Oh as casas as casas as casas as casas
PERIFERIAS de Carlos Nô
volta-se sempre ao problema da habitação porque a questão central é: onde vamos morar?
E as pessoas andam de um lado para o outro e repete-se sem cessar:
onde vamos morar? onde vamos morar? onde vamos morar? onde vamos morar? onde vamos morar? onde vamos morar? onde vamos morar? onde vamos morar? onde vamos morar? onde vamos morar? onde vamos morar? onde vamos morar? onde vamos morar? onde vamos morar? onde vamos morar? onde vamos morar? onde vamos morar? onde vamos morar? onde vamos morar? onde vamos morar? onde vamos morar? onde vamos morar?
Carregamos coisas, malas, mochilas, arcas, apanhamos aviões, camionetas, boleias. Montamos casas provisórias em arrabaldes de centros mais ou menos periféricos, que logo largamos para outros, provisórios como nós.
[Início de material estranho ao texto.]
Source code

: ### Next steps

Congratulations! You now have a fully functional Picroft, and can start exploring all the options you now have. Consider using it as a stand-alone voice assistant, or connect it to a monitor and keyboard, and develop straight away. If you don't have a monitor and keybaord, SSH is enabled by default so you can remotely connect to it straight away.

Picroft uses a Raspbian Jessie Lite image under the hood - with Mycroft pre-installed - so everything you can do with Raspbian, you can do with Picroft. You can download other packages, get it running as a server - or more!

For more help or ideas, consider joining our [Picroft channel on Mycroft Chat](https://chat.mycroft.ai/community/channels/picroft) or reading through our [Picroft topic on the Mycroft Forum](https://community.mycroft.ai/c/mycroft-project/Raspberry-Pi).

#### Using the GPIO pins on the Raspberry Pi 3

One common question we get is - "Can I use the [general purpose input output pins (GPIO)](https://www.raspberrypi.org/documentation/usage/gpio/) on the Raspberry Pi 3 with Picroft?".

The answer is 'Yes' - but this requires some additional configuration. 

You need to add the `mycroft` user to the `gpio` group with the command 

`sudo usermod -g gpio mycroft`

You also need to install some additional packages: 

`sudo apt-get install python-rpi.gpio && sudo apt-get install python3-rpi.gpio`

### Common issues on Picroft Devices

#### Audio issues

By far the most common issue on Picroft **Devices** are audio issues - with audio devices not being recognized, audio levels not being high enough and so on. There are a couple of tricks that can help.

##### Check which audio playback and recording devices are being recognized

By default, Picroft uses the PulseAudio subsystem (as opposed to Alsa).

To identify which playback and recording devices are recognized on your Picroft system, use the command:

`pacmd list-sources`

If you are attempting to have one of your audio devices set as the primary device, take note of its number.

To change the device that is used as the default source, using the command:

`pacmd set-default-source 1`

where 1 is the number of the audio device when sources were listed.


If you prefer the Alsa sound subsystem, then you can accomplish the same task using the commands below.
Dizem-nos que fomos descontinuados, descartáveis como os móveis que antes eram para a vida e que agora são para as épocas. Vai-se vivendo de biscates, contratos a termo, trabalhecos sazonais, formações pagas, convites ad hoc, estágios não remunerados, gig economy e vamos daqui para ali.
Vindos dos mais remotos sítios, atravessamos mares ou montanhas (e de novo os aviões, as camionetas) e dirigimo-nos para as metrópoles onde mais da metade da população mundial mora, incrível só de se pensar nisso – quilómetros de campos e montanhas e vales e estepes sem se ver vivalma, vilas abandonadas, aldeias com velhotes em lares, lares com mais vida do que praças e escolas, monoculturas a perder de vista, vegetação desmesurada nos telhados, solos inóspitos aqui e ali.
E crescem anéis à volta da cidade grande. Erguem-se morros que parecem estantes – ou pilhas, ou amontoados. Ou então rouba-se a terra aos mares e assolam-se os riachos onde as casinhas pernaltas, descaradassímas, nos olham como pardalitos. Onde vamos morar? perguntam. E na sua pergunta a promessa por cumprir da água que alguém carrega em bidões azul forte, mas também das praças, das ruas, dos transportes, do hospital, da escola – para todos: promessa colectiva.
“Meio ano e roda o empregado” disse-me a menina do balcão do banco (antes estatal), com sede no centro. Mas o banco entretanto mudou de nome, de dono e de mão. E a menina agora vende seguros no balcão ao lado, o que quer dizer que teve sorte porque nem sequer teve de mudar de escritório nem de autocarro de manhã – só de telefone e de companhia, mudaram-lhe a plaquinha ao peito onde aparece escrita a fidelidade juntamente com o nome para se ler: “Gabriela Espanca”. “É alguma coisa à Florbela?” “Sim, sim, Somos da mesma família, gente do sul. Charneca rude a abrir em flor”. E pronto: outra vez o para além da metrópole a espreitar na metrópole, dia haverá em que estamos todos cá, moramos nas periferias. No centro os bancos e os turistas.